Die Anfänge: Häusliche Textilproduktion als Überlebensgrundlage
Schon seit jeher produzierte die ländliche Bevölkerung der Region in häuslicher Arbeit aus Flachs und Wolle fast die gesamte Kleidung und die Textilien für den Alltagsbedarf. Der Werktagsanzug bestand in der Eifel aus handgesponnener, gewalkter, schwerer, aber nahezu regendichter Wolle. Eine besondere regionale Spezialität war Tirtey, ein einfacher Stoff aus Leinen und Wolle für Röcke, Hosen und Kleider. Sogar Unterröcke wurden aus Wolle hergestellt.
Für die häusliche Textilherstellung wurden die Rohstoffe verwendet, die in der ländlichen Umgebung zur Verfügung standen: Flachs und – vor allem in der Eifel – die Wolle aus der lokalen Schafhaltung. Der Webstuhl stand im Winter im Haus oder der Tenne und wurde im Sommer auseinandergebaut und auf dem Speicher gelagert. Fast jede Familie in unserer Region konnte weben und spinnen – eine Fertigkeit, die von Generation zu Generation weitergegeben wurde und zweifellos auch in unseren Familien gepflegt wurde.
Das Zunftwesen: Qualität und Beschränkung
Neben der häuslichen Produktion entwickelte sich eine hauptberufliche Herstellung von groben Wolltüchern für überregionale Märkte aus heimischer Wolle. Diese Produktion unterlag den strengen Regeln der örtlichen Handwerkszünfte. Die Zünfte sorgten für einen gewissen Qualitätsstandard, beschränkten aber auch die Zahl der Webstühle und des Personals, um für alle Meister ein Auskommen zu sichern.
Diese handwerkliche Produktion gewann vor allem in Aachen und Münstereifel große regionale Bedeutung. Die Markenware „Aachener Tuch“ war weithin bekannt und wurde in ganz Europa vertrieben. Die Münstereifeler Weber verkauften ihre Ware auf dem eigenen Markt, aber auch in Köln. Die Monschauer Grobtuche wurden durch Hausierer in der Umgegend angeboten und verkauft.
Der entscheidende Wandel: Burtscheid als Zentrum der Innovation
Als 1698 in Aachen die Forderung aufkam, entgegen den engen Zunftbestimmungen größere Betriebe zuzulassen, protestierten die Scherer mit der Befürchtung, dass in diesem Falle bald „wenige die ganze Arbeit und alle Knechte an sich zögen“. Diese Befürchtung erwies sich als berechtigt – aber nicht in Aachen selbst.

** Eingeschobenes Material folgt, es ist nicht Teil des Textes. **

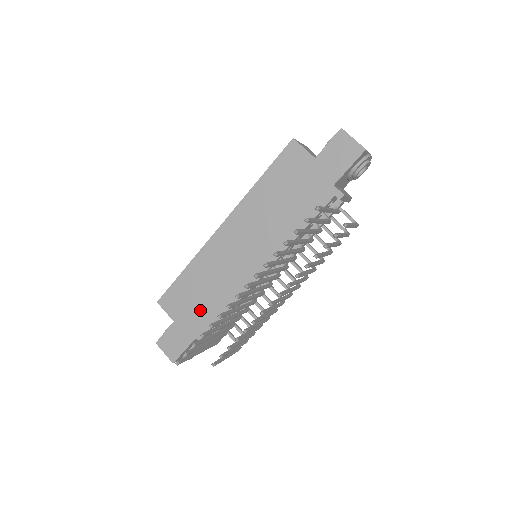
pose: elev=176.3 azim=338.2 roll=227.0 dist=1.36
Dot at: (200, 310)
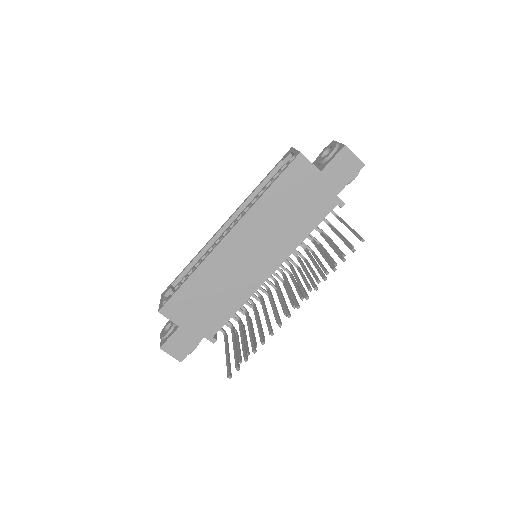
Dot at: (208, 313)
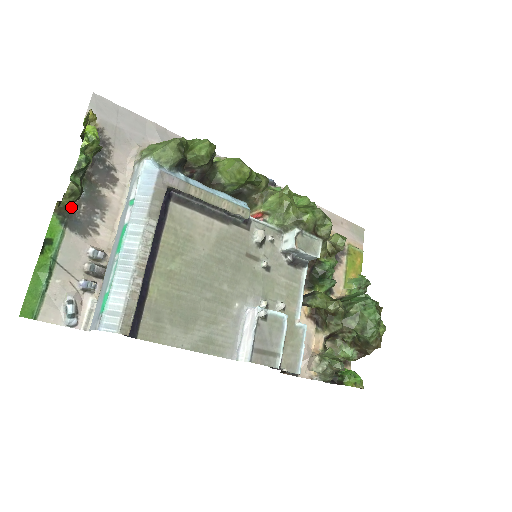
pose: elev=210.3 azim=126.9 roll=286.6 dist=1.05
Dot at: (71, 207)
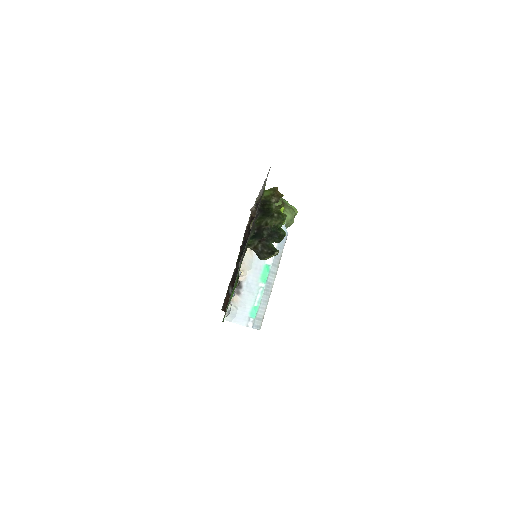
Dot at: (246, 248)
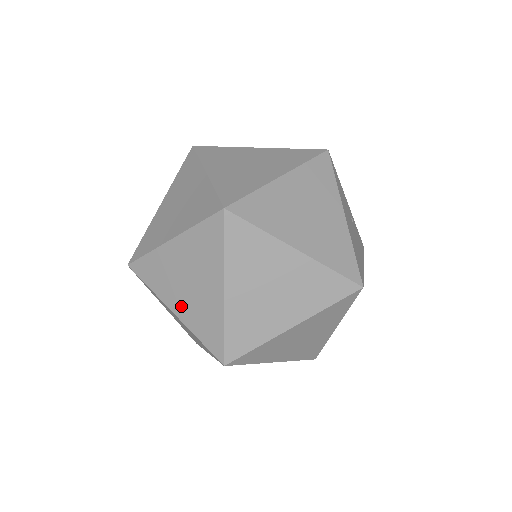
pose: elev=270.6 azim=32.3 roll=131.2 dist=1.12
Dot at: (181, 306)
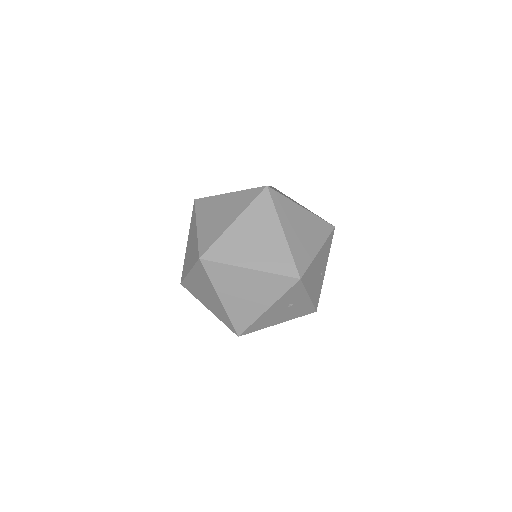
Dot at: (204, 224)
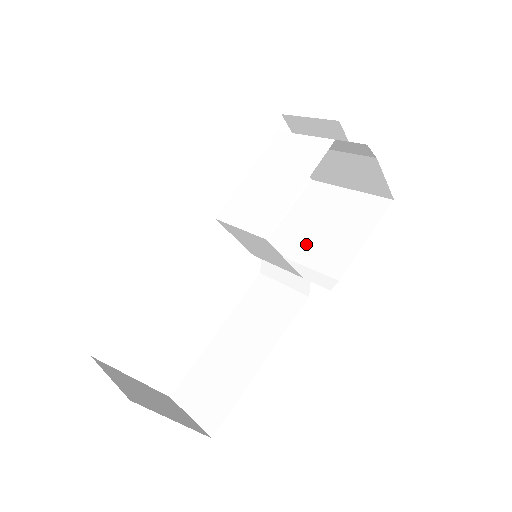
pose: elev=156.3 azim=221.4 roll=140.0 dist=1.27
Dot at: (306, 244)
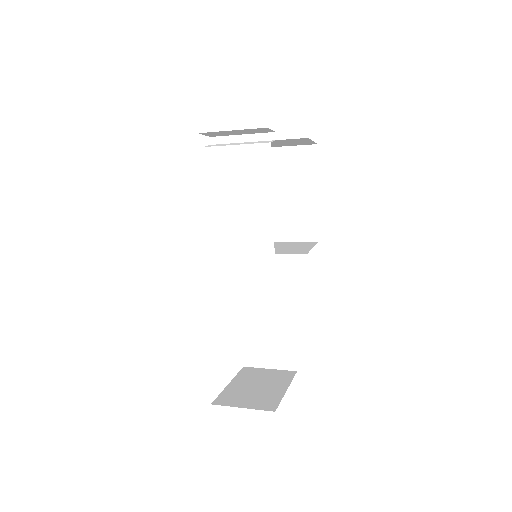
Dot at: occluded
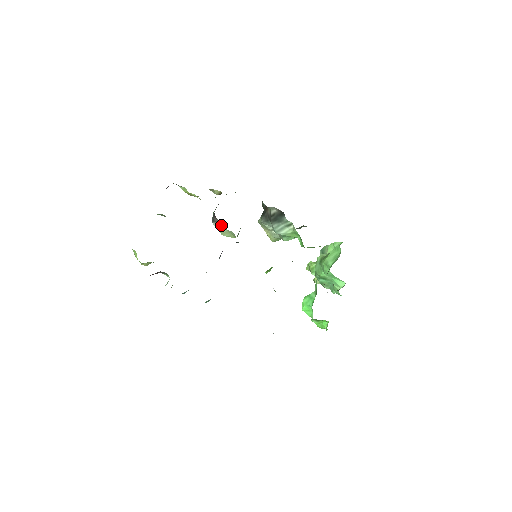
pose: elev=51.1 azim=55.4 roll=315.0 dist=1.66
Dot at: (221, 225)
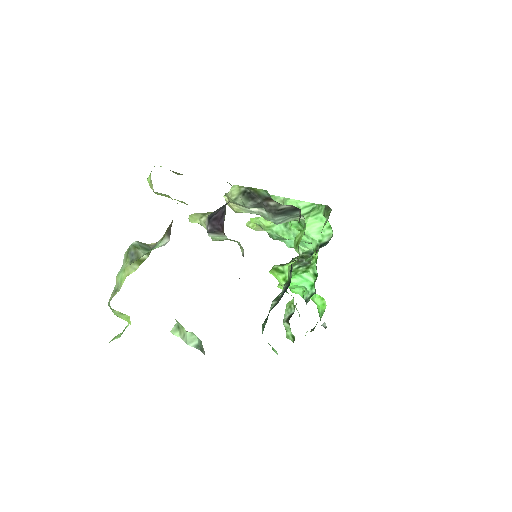
Dot at: (224, 236)
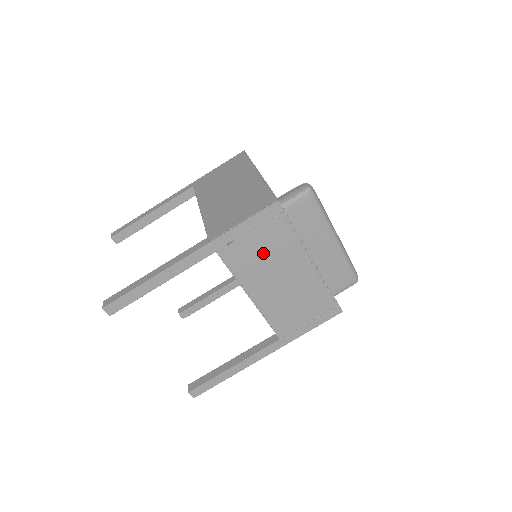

Dort blieb man bei den alten Bestimmungen, was viele aufstrebende Tuchfabrikanten im 18. Jahrhundert verprellte und dazu bewog, ihre Firmensitze in Nachbarorte ohne Zunftzwang zu verlegen. Burtscheid wurde zu einem dieser bevorzugten Standorte, gemeinsam mit Monschau, Imgenbroich, Stolberg, Eupen, Vaals und Verviers. Gänzlich unbeschränkt konnte sich dort die Feintuchproduktion für größere Märkte entwickeln, die den Aachener Handwerkern bald schwer zu schaffen machte.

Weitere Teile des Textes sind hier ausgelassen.